## PAGE TEXT:
::::::::

Chr Cz

Karma: 4

Chr Cz’s Shortform

Chr Cz20 Dec 2025 17:32 UTC

1 point

3 comments1 min readLW link

Chr Cz 20 Dec 2025 10:50 UTC
5 points
0
on: Chr Cz’s Shortform
I have 2 questions on a video about the paper „CTRL Z: Controlling agents via resampling“.
I would love if someone experienced could educate me on some thoughts I have on the issue.
1. Is resampling as a safety design component safe? If we ask potentially adversarial AI to „try again“, are we not giving it information and at risk of actually training them to become a better malicious actor?
2. Is the papers mentioned risk of collusion between trusted and untrusted AI via secret signals an indication for bad safety mechanism architecture? The risk presupposes—unless I am mistaken—that both AIs have some level of awareness of each other. Should such a scenario not be avoided in the first place?

::::::::

Collected data
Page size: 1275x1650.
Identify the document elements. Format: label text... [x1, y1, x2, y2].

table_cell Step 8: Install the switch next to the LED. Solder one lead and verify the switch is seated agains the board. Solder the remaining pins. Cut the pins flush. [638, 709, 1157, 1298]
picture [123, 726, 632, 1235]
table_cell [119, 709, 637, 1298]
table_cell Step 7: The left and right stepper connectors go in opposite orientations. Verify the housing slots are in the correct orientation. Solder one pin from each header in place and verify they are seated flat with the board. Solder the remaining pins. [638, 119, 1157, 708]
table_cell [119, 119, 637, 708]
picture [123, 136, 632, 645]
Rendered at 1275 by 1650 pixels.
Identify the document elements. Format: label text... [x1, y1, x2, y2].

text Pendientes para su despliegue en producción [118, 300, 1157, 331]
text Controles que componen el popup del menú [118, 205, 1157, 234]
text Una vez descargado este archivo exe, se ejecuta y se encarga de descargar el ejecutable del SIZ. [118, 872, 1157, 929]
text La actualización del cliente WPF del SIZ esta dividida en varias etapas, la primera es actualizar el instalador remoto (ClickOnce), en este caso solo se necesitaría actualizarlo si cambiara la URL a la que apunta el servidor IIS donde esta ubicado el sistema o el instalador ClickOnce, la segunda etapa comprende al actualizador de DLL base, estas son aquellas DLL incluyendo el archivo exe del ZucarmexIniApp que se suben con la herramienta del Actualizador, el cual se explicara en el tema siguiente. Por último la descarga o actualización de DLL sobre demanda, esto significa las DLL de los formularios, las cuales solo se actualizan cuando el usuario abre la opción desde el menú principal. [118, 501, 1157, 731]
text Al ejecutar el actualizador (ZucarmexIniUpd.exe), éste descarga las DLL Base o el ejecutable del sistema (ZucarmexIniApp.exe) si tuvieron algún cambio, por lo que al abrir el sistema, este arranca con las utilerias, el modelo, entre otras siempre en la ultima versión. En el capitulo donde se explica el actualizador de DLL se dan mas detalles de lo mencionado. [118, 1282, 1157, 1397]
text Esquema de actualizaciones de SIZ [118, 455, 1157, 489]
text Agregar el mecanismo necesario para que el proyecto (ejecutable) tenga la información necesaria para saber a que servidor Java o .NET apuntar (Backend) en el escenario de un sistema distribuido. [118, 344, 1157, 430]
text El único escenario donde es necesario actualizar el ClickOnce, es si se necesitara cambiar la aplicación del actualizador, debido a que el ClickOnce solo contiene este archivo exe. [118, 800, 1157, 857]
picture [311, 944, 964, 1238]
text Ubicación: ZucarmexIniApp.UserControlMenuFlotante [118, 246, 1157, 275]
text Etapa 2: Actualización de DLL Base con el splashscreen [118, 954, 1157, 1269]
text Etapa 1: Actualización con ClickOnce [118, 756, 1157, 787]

::::::::

## TASKS AND EXERCISES:
1: In the shortform post, which paper is the video about?
2: Carry on the shortform post about the resampling paper from the point where it stops.

## EXPECTED RESPONSES:
1: "CTRL Z: Controlling agents via resampling"

2:
3. Building on the premise of the paper: Would it be an improvement to give the resampling task to a different instance of the untrusted AI? My hope would be that this could open up possibilities to better understand the origin and nature of the behaviors.
I apologize if these thoughts are basic and have been answered before. I am just very interested in this area of AI safety. If the quality of my thoughts isn’t what this platform is meant for, I would appreciate if someone could recommend me some reading or resources so I can learn more, I am specifically interested in the architecture of AI safety mechanisms and what the best methods are that we have today plus open questions or problems.